A door opens, and Flash sees himself arriving from an alternate timeline. He smiles at himself, at his mother, and then fades away.

Barry Allen has irreversibly changed his own timeline. By saving his mother he has undone everything that has happened in season 2. It's a daring move by the show's writers, who seem willing to tear everything up and start again. The twist also mirrors the plotline of the DC Comics Flashpoint storyline, which set the stage for all the reboots and changes of the company's 2011 New 52 initiative — a storyline that's coming back with a vengeance this summer after reports of its death were greatly exaggerated.

But can The Flash's fandom take this kind of a beating? They were so close to seeing #WestAllen live happily, if not ever after, and now it's all been taken away.

Barry Allen has irreversibly changed his own timeline.

When season 3 begins later this year, everything will be different. How different is anyone's guess. Zoom could be alive. Joe West could have had a heart attack and died twelve years ago. Cisco could be running STAR Labs, or president of a Moon colony. And whether Iris has any recollection of the love she had allowed herself to feel for Barry is anyone's guess.

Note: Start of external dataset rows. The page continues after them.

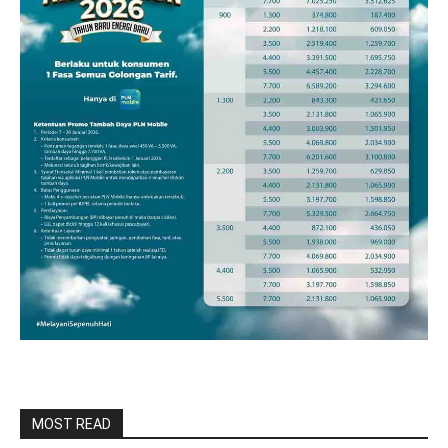
MOST READ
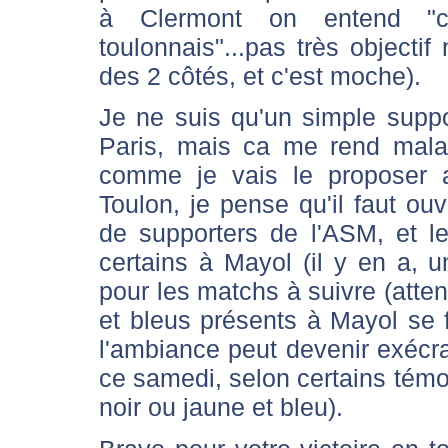
à Clermont on entend "c
toulonnais"...pas très objectif
des 2 côtés, et c'est moche).
Je ne suis qu'un simple supp
Paris, mais ca me rend malad
comme je vais le proposer 
Toulon, je pense qu'il faut ouv
de supporters de l'ASM, et l
certains à Mayol (il y en a,
pour les matchs à suivre (atten
et bleus présents à Mayol se f
l'ambiance peut devenir exécrab
ce samedi, selon certains témoi
noir ou jaune et bleu).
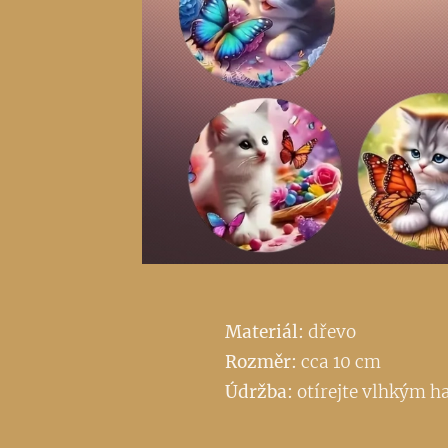
Materiál:
dřevo
Rozměr:
cca 10 cm
Údržba:
otírejte vlhkým 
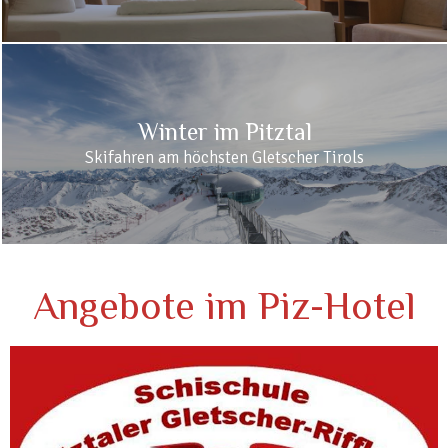
Winter im Pitztal
Skifahren am höchsten Gletscher Tirols
Angebote im Piz-Hotel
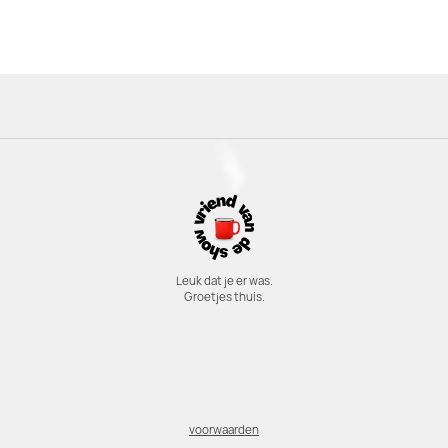
Leuk dat je er was.
Groetjes thuis.
voorwaarden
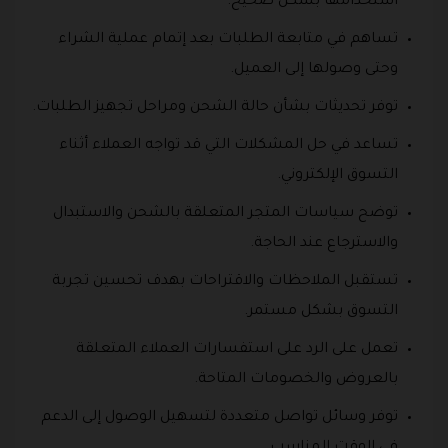
استخدامها بشكل صحيح.
تساهم في متابعة الطلبات بعد إتمام عملية الشراء
وحتى وصولها إلى العميل.
توفر تحديثات بشأن حالة الشحن ومراحل تجهيز الطلبات.
تساعد في حل المشكلات التي قد تواجه العملاء أثناء
التسوق الإلكتروني.
توضح سياسات المتجر المتعلقة بالشحن والاستبدال
والاسترجاع عند الحاجة.
تستقبل الملاحظات والاقتراحات بهدف تحسين تجربة
التسوق بشكل مستمر.
تعمل على الرد على استفسارات العملاء المتعلقة
بالعروض والخصومات المتاحة.
توفر وسائل تواصل متعددة لتسهيل الوصول إلى الدعم
في الوقت المناسب.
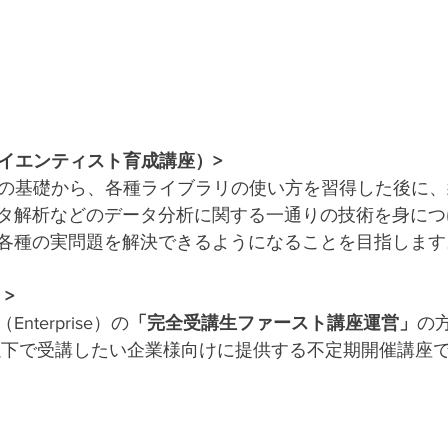
タサイエンティスト育成講座）>
honの基礎から、各種ライブラリの使い方を習得した後に
タ解析などのデータ分析に関する一通りの技術を身につ
各種の実問題を解決できるようになることを目指します
 >
terprise）の
「完全受講生ファースト講座運営」
の
以下で受講したい企業様向けに提供する不定期開催講座です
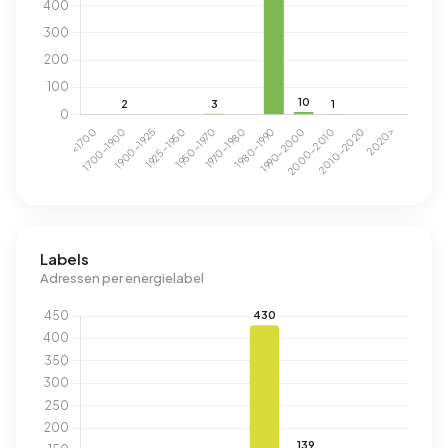
Labels
Adressen per energielabel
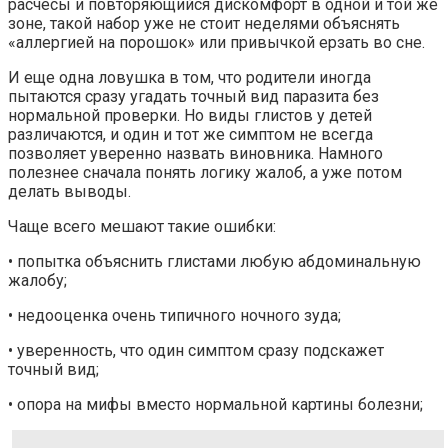
расчесы и повторяющийся дискомфорт в одной и той же
зоне, такой набор уже не стоит неделями объяснять
«аллергией на порошок» или привычкой ерзать во сне.
И еще одна ловушка в том, что родители иногда
пытаются сразу угадать точный вид паразита без
нормальной проверки. Но виды глистов у детей
различаются, и один и тот же симптом не всегда
позволяет уверенно назвать виновника. Намного
полезнее сначала понять логику жалоб, а уже потом
делать выводы.
Чаще всего мешают такие ошибки:
• попытка объяснить глистами любую абдоминальную
жалобу;
• недооценка очень типичного ночного зуда;
• уверенность, что один симптом сразу подскажет
точный вид;
• опора на мифы вместо нормальной картины болезни;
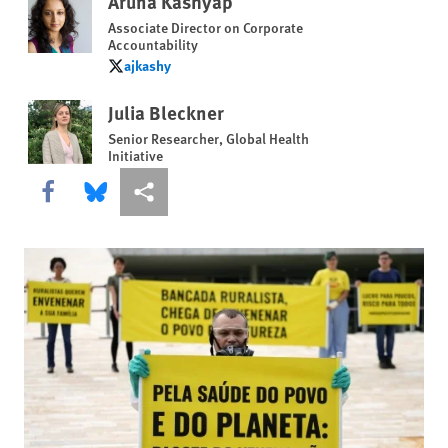
Aruna Kashyap
Associate Director on Corporate
Accountability
ajkashy
ajkashy
Julia Bleckner
Senior Researcher, Global Health
Initiative
Share this via Facebook
Share this via Bluesky
Share this via Compartilhar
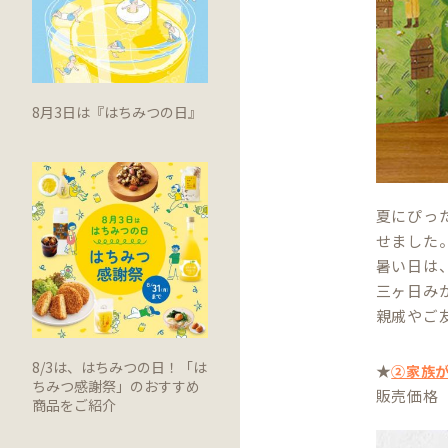
8月3日は『はちみつの日』
夏にぴっ
せました
暑い日は
三ヶ日み
親戚やご
8/3は、はちみつの日！「は
★
②家族
ちみつ感謝祭」のおすすめ
販売価格 3
商品をご紹介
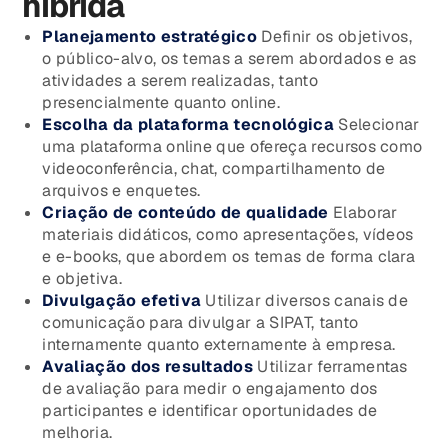
híbrida
Planejamento estratégico
Definir os objetivos,
o público-alvo, os temas a serem abordados e as
atividades a serem realizadas, tanto
presencialmente quanto online.
Escolha da plataforma tecnológica
Selecionar
uma plataforma online que ofereça recursos como
videoconferência, chat, compartilhamento de
arquivos e enquetes.
Criação de conteúdo de qualidade
Elaborar
materiais didáticos, como apresentações, vídeos
e e-books, que abordem os temas de forma clara
e objetiva.
Divulgação efetiva
Utilizar diversos canais de
comunicação para divulgar a SIPAT, tanto
internamente quanto externamente à empresa.
Avaliação dos resultados
Utilizar ferramentas
de avaliação para medir o engajamento dos
participantes e identificar oportunidades de
melhoria.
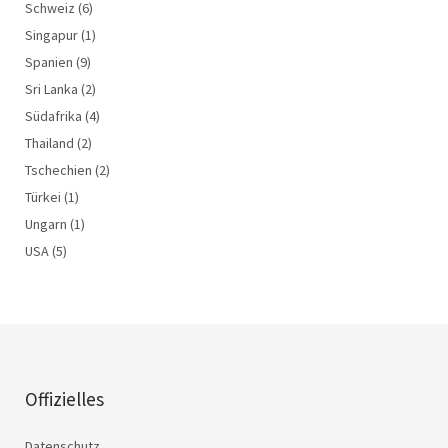
Schweiz
(6)
Singapur
(1)
Spanien
(9)
Sri Lanka
(2)
Südafrika
(4)
Thailand
(2)
Tschechien
(2)
Türkei
(1)
Ungarn
(1)
USA
(5)
Offizielles
Datenschutz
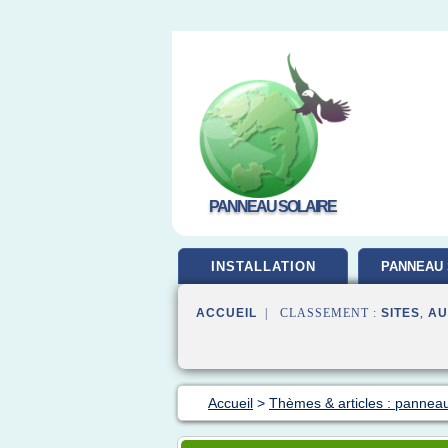
PANNEAU SOLAIRE
INSTALLATION
PANNEAU 
ACCUEIL
| CLASSEMENT :
SITES
,
AU
Accueil
>
Thèmes & articles : panneau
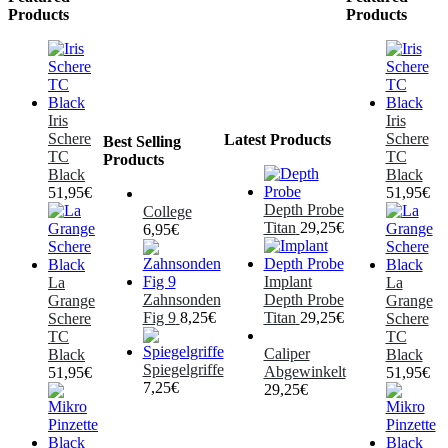
Products
Products
Iris
Iris
Schere
Schere
Latest Products
Best Selling
TC
TC
Products
Black
Black
51,95
€
51,95
€
Depth Probe
College
Titan
29,25
€
6,95
€
Implant
La
La
Zahnsonden
Depth Probe
Grange
Grange
Fig 9
8,25
€
Titan
29,25
€
Schere
Schere
TC
TC
Caliper
Black
Black
Spiegelgriffe
Abgewinkelt
51,95
€
51,95
€
7,25
€
29,25
€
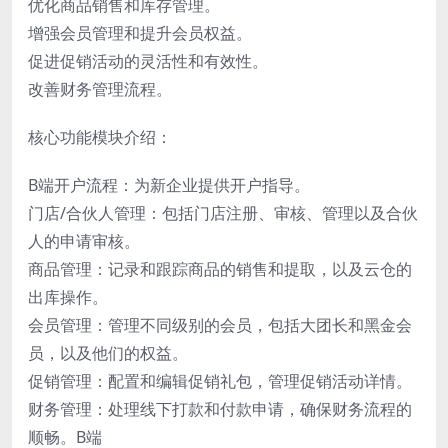
优化商品销售和库存管理。
增强会员管理和提升会员权益。
促进促销活动的灵活性和有效性。
改善财务管理流程。
核心功能模块介绍：
B端开户流程：为新企业提供开户指导。
门店/合伙人管理：包括门店注册、审核、管理以及合伙
人的申请审核。
商品管理：记录和跟踪商品的销售和提取，以及云仓的
出库操作。
会员管理：管理不同级别的会员，包括大团长和黑金会
员，以及他们的权益。
促销管理：配置和编辑促销礼包，管理促销活动详情。
财务管理：处理线下打款和付款申请，确保财务流程的
顺畅。B端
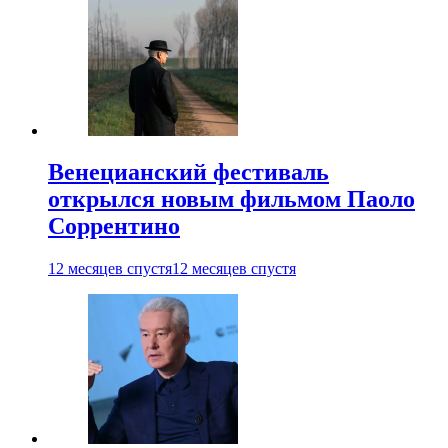
Венецианский фестиваль
открылся новым фильмом Паоло
Соррентино
12 месяцев спустя
12 месяцев спустя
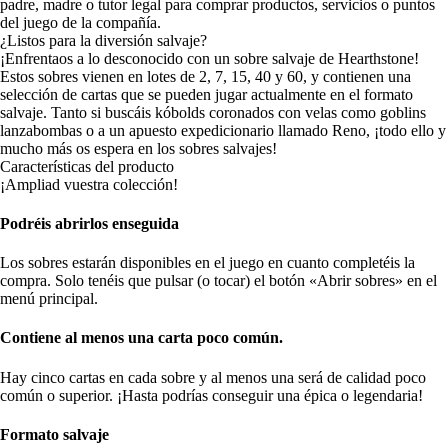
padre, madre o tutor legal para comprar productos, servicios o puntos
del juego de la compañía.
¿Listos para la diversión salvaje?
¡Enfrentaos a lo desconocido con un sobre salvaje de Hearthstone!
Estos sobres vienen en lotes de 2, 7, 15, 40 y 60, y contienen una
selección de cartas que se pueden jugar actualmente en el formato
salvaje. Tanto si buscáis kóbolds coronados con velas como goblins
lanzabombas o a un apuesto expedicionario llamado Reno, ¡todo ello y
mucho más os espera en los sobres salvajes!
Características del producto
¡Ampliad vuestra colección!
Podréis abrirlos enseguida
Los sobres estarán disponibles en el juego en cuanto completéis la
compra. Solo tenéis que pulsar (o tocar) el botón «Abrir sobres» en el
menú principal.
Contiene al menos una carta poco común.
Hay cinco cartas en cada sobre y al menos una será de calidad poco
común o superior. ¡Hasta podrías conseguir una épica o legendaria!
Formato salvaje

And, if Flashpoint is allowed to play out, only Barry Allen will know that anything has changed.

It's a tragedy that Henry Allen died, but it's a travesty that Nora Allen now lives. Somewhere inside Barry must know that, and he — as well as every fan of The Flash — will have to live with the consequences.

If anything though, the move is a godsend to CW's writers. More than once this season they've had to work themselves out of a narrative corner of their own design. With luck, season 3 will be better for having wiped the slate clean.